When I was in my early twenties that Joshua Harris’ ‘I kissed dating goodbye’ (a book of which the Dutch title can be translated back as ‘unkissed, but not a frog’) was making the rounds, and that most people I knew found it ‘too American’. I can’t remember much of it, actually, I just know I wasn’t impressed at all.
Now I don’t say I would agree with everything if I’d have to hear one of those sex-talks again that I heard as a teenager, but I do not recognise the big problematic things at all… And really, I do not understand the asymmetry in which rules for women would be different from those for men. That’s just nonsense… (especially in a heteronormative frame, where sex requires both a man and a woman…)

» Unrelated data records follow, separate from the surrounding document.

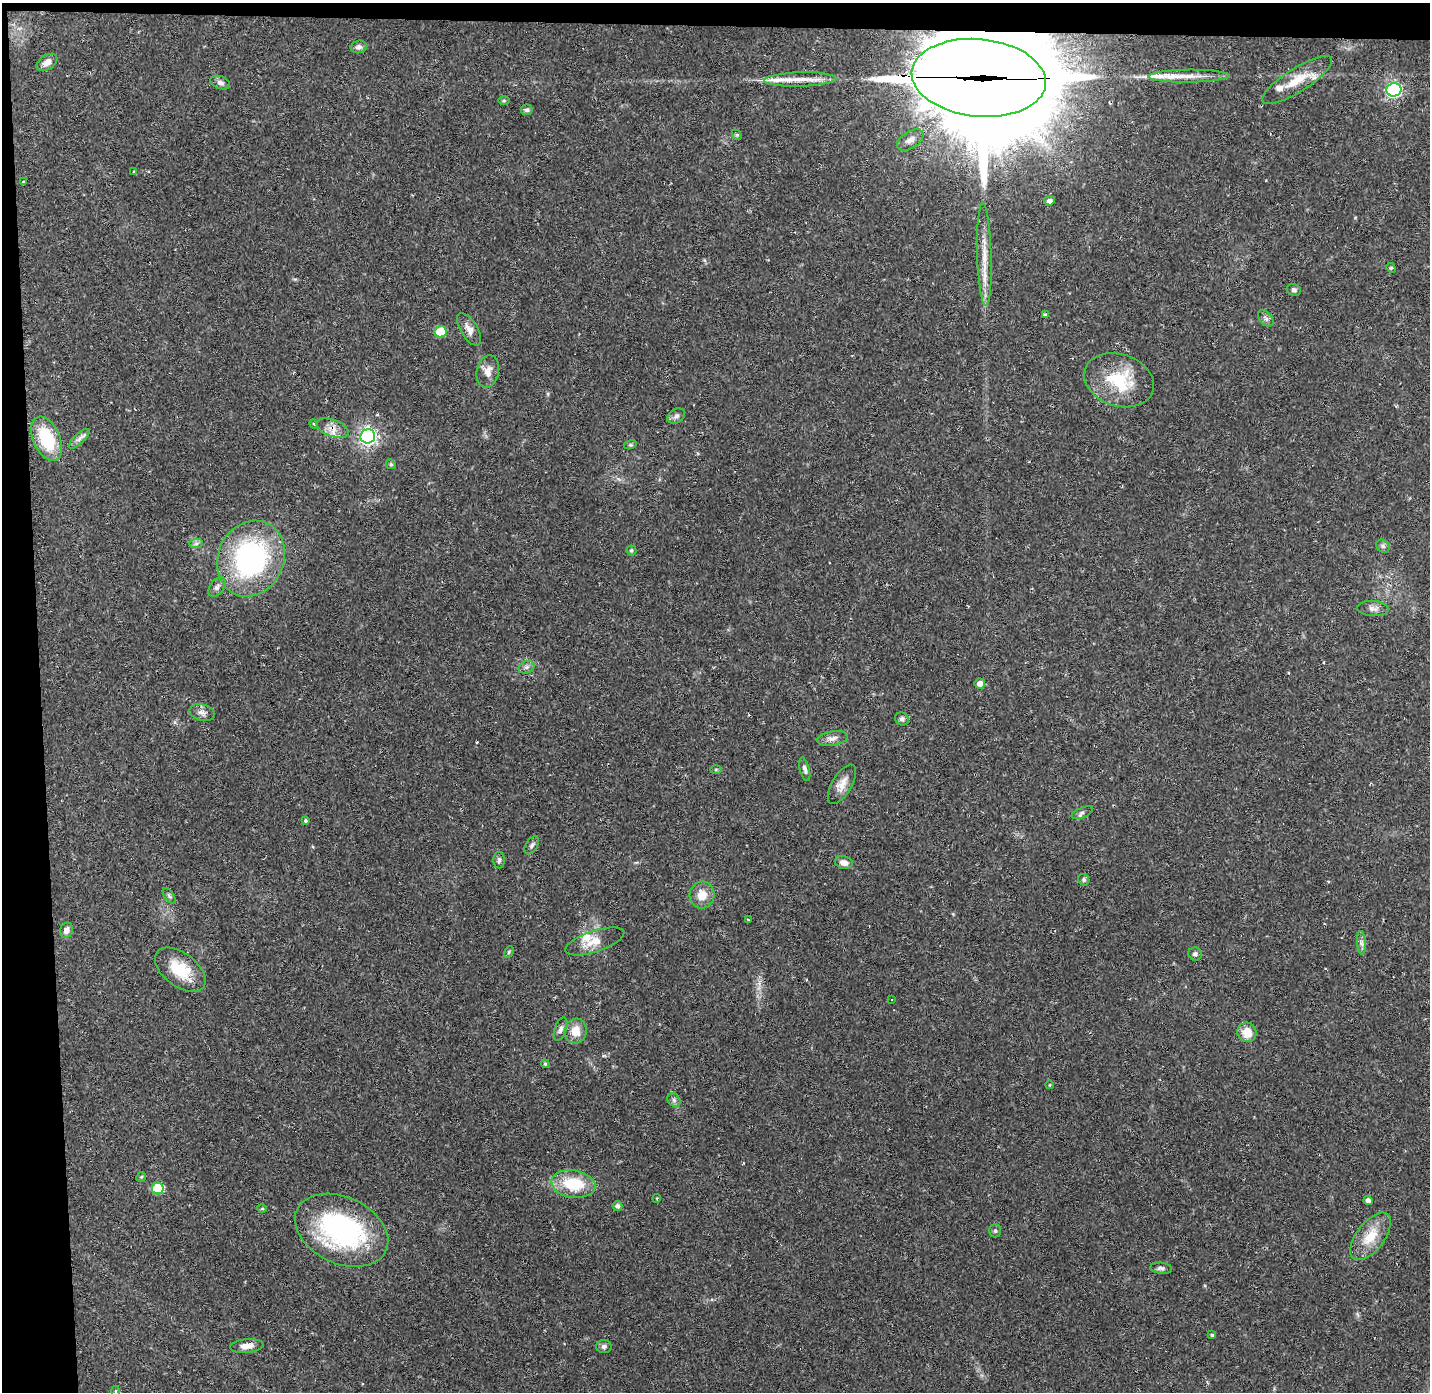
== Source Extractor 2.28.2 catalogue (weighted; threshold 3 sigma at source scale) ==
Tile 1 of 3 x 3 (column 1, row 1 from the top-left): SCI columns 1-1428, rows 2822-4211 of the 4285 x 4255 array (HDU 1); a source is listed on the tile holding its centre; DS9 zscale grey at full resolution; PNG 1432 x 1394 px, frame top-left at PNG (2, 3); each listed source drawn as its Kron ellipse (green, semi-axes under 4 px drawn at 4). Shown black and unused: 4% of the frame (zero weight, under 2 of 3 exposures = <1% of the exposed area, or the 3 px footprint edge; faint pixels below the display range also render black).
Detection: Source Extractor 2.28.2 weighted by HDU 2 'WHT'; one run over the whole footprint, this tile lists its part. Background 0.0807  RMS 0.0053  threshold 0.0238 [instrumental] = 3 sigma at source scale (4.5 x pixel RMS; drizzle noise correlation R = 1.50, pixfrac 1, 0.05/0.05 arcsec/px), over >= 5 px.
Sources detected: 91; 3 cosmic-ray / hot-pixel residue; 2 long thin detections or spike segments (spike, bleed or trail) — neither listed nor drawn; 3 inside a brighter listed object's ellipse — not listed separately; the other 83 listed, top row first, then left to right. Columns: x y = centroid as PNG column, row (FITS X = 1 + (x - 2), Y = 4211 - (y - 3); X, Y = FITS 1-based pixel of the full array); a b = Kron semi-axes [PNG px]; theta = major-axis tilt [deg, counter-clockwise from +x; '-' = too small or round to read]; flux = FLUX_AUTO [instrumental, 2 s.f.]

So, my question is; those things that I do not recognise, how common are they?
And how do we frame talk about love, sex and marriage? I do believe that sex belongs in a lifelong monogamous family-forming relationship (which is not necessarily the same as a state marriage, I would think the sacramental part and the reality -2 people form one life-unit- more important), but there seems to be so much ballast on the concept of marriage and on all this ‘no sex before marriage’ stuff…
* they have nothing to do with this beautiful radiohead song.